作者姓名:孙炜锋  谭成轩  王志明  张春山  吴树仁
作者单位:1.中国地质科学院地质力学研究所, 北京 100081
基金项目:国家自然科学基金 , 中国地质调查局区域地质调查项目
摘    要:深部地应力的测量一直是工程界难题之一。由于研究手段和测试技术的限制, 深部地应力很难测到, 或者部分数据不理想。本文将BP神经网络方法引入地应力场研究, 选取深度、岩芯密度(天然密度)、岩芯弹模、岩芯的三轴抗压强度(10MPa围压)、岩芯的声发射地应力测值、岩芯裂隙率6个参数作为地应力预测研究的主要指标, 在此模型的基础上对秦岭深埋隧洞地应力测量数据进行了拟合分析, 并对深部的地应力做了预测。结果表明用BP神经网络模型进行深埋隧洞地应力大小的预测是可行的。 

关 键 词:深埋隧洞    地应力预测    人工神经网络
文章编号:1006-6616(2007)03-0227-06
收稿时间:2006-06-29
修稿时间:2006年6月29日

PREDICTION OF CRUSTAL STRESS OF DEEP-BURIED TUNNELS BASED ON BP ARTIFICIAL NEURAL NETWORK
SUN Wei-feng,TAN Cheng-xuan,WANG Zhi-ming,ZHANG Chun-shan,WU Shu-ren.PREDICTION OF CRUSTAL STRESS OF DEEP-BURIED TUNNELS BASED ON BP ARTIFICIAL NEURAL NETWORK[J].Journal of Geomechanics,2007,13(3):227-232.
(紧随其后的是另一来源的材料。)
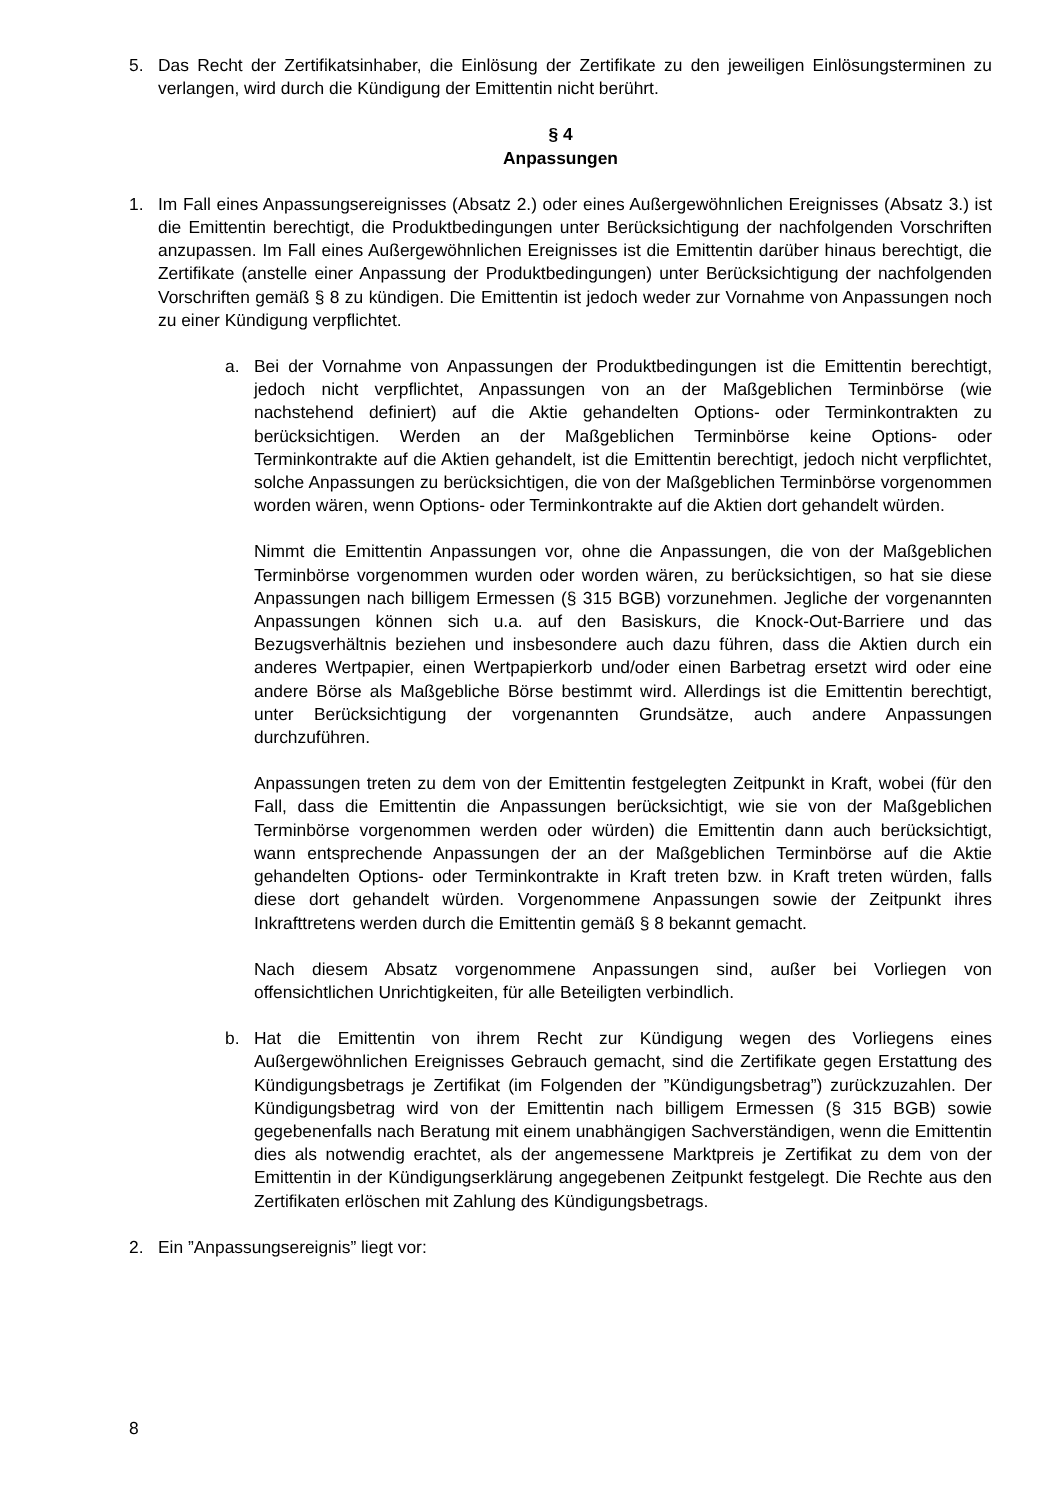5. Das Recht der Zertifikatsinhaber, die Einlösung der Zertifikate zu den jeweiligen Einlösungsterminen zu verlangen, wird durch die Kündigung der Emittentin nicht berührt.
§ 4
Anpassungen
1. Im Fall eines Anpassungsereignisses (Absatz 2.) oder eines Außergewöhnlichen Ereignisses (Absatz 3.) ist die Emittentin berechtigt, die Produktbedingungen unter Berücksichtigung der nachfolgenden Vorschriften anzupassen. Im Fall eines Außergewöhnlichen Ereignisses ist die Emittentin darüber hinaus berechtigt, die Zertifikate (anstelle einer Anpassung der Produktbedingungen) unter Berücksichtigung der nachfolgenden Vorschriften gemäß § 8 zu kündigen. Die Emittentin ist jedoch weder zur Vornahme von Anpassungen noch zu einer Kündigung verpflichtet.
a. Bei der Vornahme von Anpassungen der Produktbedingungen ist die Emittentin berechtigt, jedoch nicht verpflichtet, Anpassungen von an der Maßgeblichen Terminbörse (wie nachstehend definiert) auf die Aktie gehandelten Options- oder Terminkontrakten zu berücksichtigen. Werden an der Maßgeblichen Terminbörse keine Options- oder Terminkontrakte auf die Aktien gehandelt, ist die Emittentin berechtigt, jedoch nicht verpflichtet, solche Anpassungen zu berücksichtigen, die von der Maßgeblichen Terminbörse vorgenommen worden wären, wenn Options- oder Terminkontrakte auf die Aktien dort gehandelt würden.
Nimmt die Emittentin Anpassungen vor, ohne die Anpassungen, die von der Maßgeblichen Terminbörse vorgenommen wurden oder worden wären, zu berücksichtigen, so hat sie diese Anpassungen nach billigem Ermessen (§ 315 BGB) vorzunehmen. Jegliche der vorgenannten Anpassungen können sich u.a. auf den Basiskurs, die Knock-Out-Barriere und das Bezugsverhältnis beziehen und insbesondere auch dazu führen, dass die Aktien durch ein anderes Wertpapier, einen Wertpapierkorb und/oder einen Barbetrag ersetzt wird oder eine andere Börse als Maßgebliche Börse bestimmt wird. Allerdings ist die Emittentin berechtigt, unter Berücksichtigung der vorgenannten Grundsätze, auch andere Anpassungen durchzuführen.
Anpassungen treten zu dem von der Emittentin festgelegten Zeitpunkt in Kraft, wobei (für den Fall, dass die Emittentin die Anpassungen berücksichtigt, wie sie von der Maßgeblichen Terminbörse vorgenommen werden oder würden) die Emittentin dann auch berücksichtigt, wann entsprechende Anpassungen der an der Maßgeblichen Terminbörse auf die Aktie gehandelten Options- oder Terminkontrakte in Kraft treten bzw. in Kraft treten würden, falls diese dort gehandelt würden. Vorgenommene Anpassungen sowie der Zeitpunkt ihres Inkrafttretens werden durch die Emittentin gemäß § 8 bekannt gemacht.
Nach diesem Absatz vorgenommene Anpassungen sind, außer bei Vorliegen von offensichtlichen Unrichtigkeiten, für alle Beteiligten verbindlich.
b. Hat die Emittentin von ihrem Recht zur Kündigung wegen des Vorliegens eines Außergewöhnlichen Ereignisses Gebrauch gemacht, sind die Zertifikate gegen Erstattung des Kündigungsbetrags je Zertifikat (im Folgenden der ”Kündigungsbetrag”) zurückzuzahlen. Der Kündigungsbetrag wird von der Emittentin nach billigem Ermessen (§ 315 BGB) sowie gegebenenfalls nach Beratung mit einem unabhängigen Sachverständigen, wenn die Emittentin dies als notwendig erachtet, als der angemessene Marktpreis je Zertifikat zu dem von der Emittentin in der Kündigungserklärung angegebenen Zeitpunkt festgelegt. Die Rechte aus den Zertifikaten erlöschen mit Zahlung des Kündigungsbetrags.
2. Ein ”Anpassungsereignis” liegt vor:
8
Authors:SUN Wei-feng  TAN Cheng-xuan  WANG Zhi-ming  ZHANG Chun-shan  WU Shu-ren
Institution:1.Institute of Geomechanics, CAGS, Beijing 1000812.No 1. Water and Electricity Construction Company of Zhejiang Province, Hangzhou 310051, Zhejiang
Abstract:The measurement of the crustal stress at depth is a difficult problem in geological engineering projects.The crustal stress is hard to determine or measuring data are not ideal because of the limitation of unduly simple research means and measuring techniques.On the other hand, satisfying results can be achieved by artificial neural network (ANN)even though the data have deficiencies such as data noise, partial absence, lack of cognition because of the native advantages:self-learning, self-adaptability, robust, error tolerance and generalization.Based on the BP artificial neural network method, this paper provides a prediction model for the crustal stress values using 6 factors:depth, field density, elastic modulus, triaxial compressive strength (10 MPa confining pressure), acoustic emission stress measurements and fissure density.The authors made hydrofracturing stress measurements in the Qinling deep-buried long tunnel by using the BP artificial neural network model, perpormed a fitting analysis of the measured data and predicted the crustal stress at depth.The main conclusion is that the BP artificial network model is feasible in the prediction of the crustal stress value of deep-buried tunnels.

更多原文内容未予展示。